┌─ Trecho do documento

Em seu livro Sobre anarquia e tirania o escritor português Fernando Pessoa, falando como se fosse um banqueiro anárquico, destaca: "A liberdade é para mim o principal bem, consequentemente, o dinheiro me livrará do trabalho e das obrigações do cidadão de classe média para manter sua família, educar seus filhos e ter um lugar ao sol".

Em analogia atual, Portugal tenta salvaguardar – com unhas e dentes – sua independência econômica com ações acrobáticas e vendas urgentes de bônus. Na sexta-feira da semana passada lançou ao mercado, em regime de emergência, títulos com prazo de 15 meses, totalizando 1,645 bilhão de euros, com taxa de juros de 5,79%, a qual foi superior em 2,5 unidades percentuais à correspondente de uma venda ano passado.

Com primeiro-ministro transitório e eleições prematuras, marcadas para 5 de junho deste ano, o país sofre pressões afixiantes para aceitar socorro internacional em condições de política de liquidação. Semana passada, as pressões foram consequência da revisão dos dados sobre o déficit fiscal do país.

O Serviço de Estatística de Portugal, após indicações da Agência Européia de Estatística (Eurostat), revisou o déficit de 2010 para 8,6% do Produto Interno Bruto (PIB) do país, do inicialmente divulgado 7,3%, acrescentando ao orçamento o total de 2 bilhões de euros, os quais foram dados como reforços a bancos e deficitárias empresas estatais de transportes de massa. A dívida pública de Portugal equivale a 92,4% de seu PIB.

A agência de rating Standard & Poor"s, em menos de dez dias, reavaliou – para baixo – a capacidade de endividamento de Portugal duas vezes, assim como de quatro bancos portugueses, atingindo ainda mais a confiança dos mercados para com o país. Também, a agência de rating Fitch reavaliou – para baixo – a capacidade de endividamento portuguesa.

Em consequência, o custo de endividamento foi lançado a níveis inéditos. O desempenho do título estatal de dez anos conformou-se em 8,48% no final desta semana. Os spreads dos bônus de dez anos atingiram o nível recorde de 510 unidades de base. Estes níveis não são considerados viáveis para um país que, eventualmente, entrará em segunda queda neste ano.

└─

■ Instruções:
#1 Indique se cada afirmação abaixo está de acordo com o trecho sobre a economia portuguesa, respondendo sim ou não e citando literalmente as palavras que decidem a questão: (a) o déficit de 2010 foi revisado de 7,3% para 8,6% do PIB; (b) os títulos lançados na sexta-feira tinham prazo de dez anos; (c) a dívida pública de Portugal corresponde a mais de 90% do PIB.
#2 Prossiga o trecho sobre a economia portuguesa a partir do ponto em que ele termina, mantendo o mesmo tom.

┌─ Entradas fornecidas

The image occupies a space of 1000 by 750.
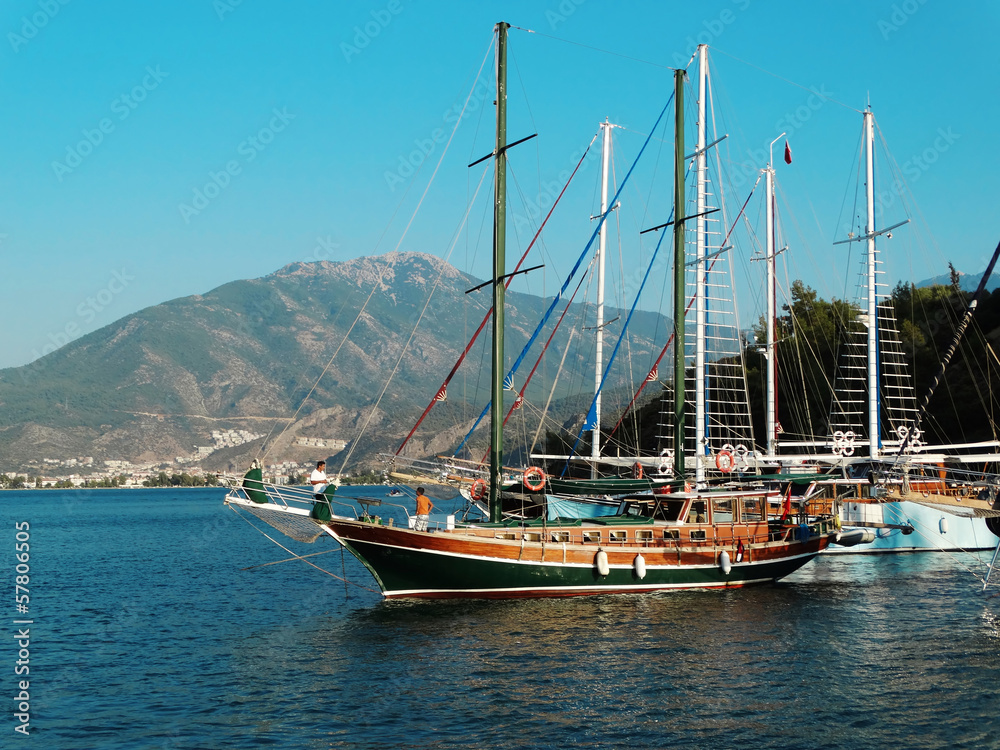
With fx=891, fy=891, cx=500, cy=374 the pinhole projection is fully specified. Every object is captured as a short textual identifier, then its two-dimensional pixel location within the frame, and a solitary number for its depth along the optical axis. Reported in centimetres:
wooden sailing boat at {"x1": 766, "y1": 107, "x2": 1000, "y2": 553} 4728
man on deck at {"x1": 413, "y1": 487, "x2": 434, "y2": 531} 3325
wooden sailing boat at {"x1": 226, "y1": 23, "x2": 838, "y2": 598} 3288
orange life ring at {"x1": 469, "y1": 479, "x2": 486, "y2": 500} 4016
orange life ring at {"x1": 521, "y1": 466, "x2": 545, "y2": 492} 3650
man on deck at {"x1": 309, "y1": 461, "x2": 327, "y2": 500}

└─

■ Respostas:
#1
(a) Sim: "revisou o déficit de 2010 para 8,6% do Produto Interno Bruto (PIB) do país, do inicialmente divulgado 7,3%".
(b) Não: "títulos com prazo de 15 meses".
(c) Sim: "A dívida pública de Portugal equivale a 92,4% de seu PIB".

#2
Reestruturação da dívida

A desagradável conjunção de todas estas evoluções parece estar levando a uma profecia auto-realizável. Intensificam-se assim, os boatos sobre pedido de socorro do governo de Lisboa ao Mecanismo Europeu de Apoio. Aliás, a S&P avalia que, para Portugal, não é suficiente um socorro assim, porque necessitará, além disso, também da reestruturação de sua dívida.

Entretanto, o Premiê demissionário, José Sócrates, que exerce mandato transitório, comprometeu-se e insiste que impedirá Portugal de pedir socorro ao Mecanismo Europeu de Apoio.

"Conheço muito bem o que aconteceu na Grécia e na Irlanda e não desejo que meus compatriotas padeçam, semelhantemente, como os gregos e os irlandeses", disse caracteristicamente Sócrates na recente Reunião de Cúpula dos 27 chefes de Estado e de Governo da União Européia. Como, aliás, esclareceu o ministro de Economia, Fernando Teixeira dos Santos: "O Governo Sócrates não tem autoridade para negociar uma ajuda externa".

Muito bem. Tanto Sócrates, quanto Teixeira dos Santos estão no exercício de cargos de primeiro-ministro e ministro de Economia, respectivamente, em governo de transição, consequentemente, sem poder de decisão.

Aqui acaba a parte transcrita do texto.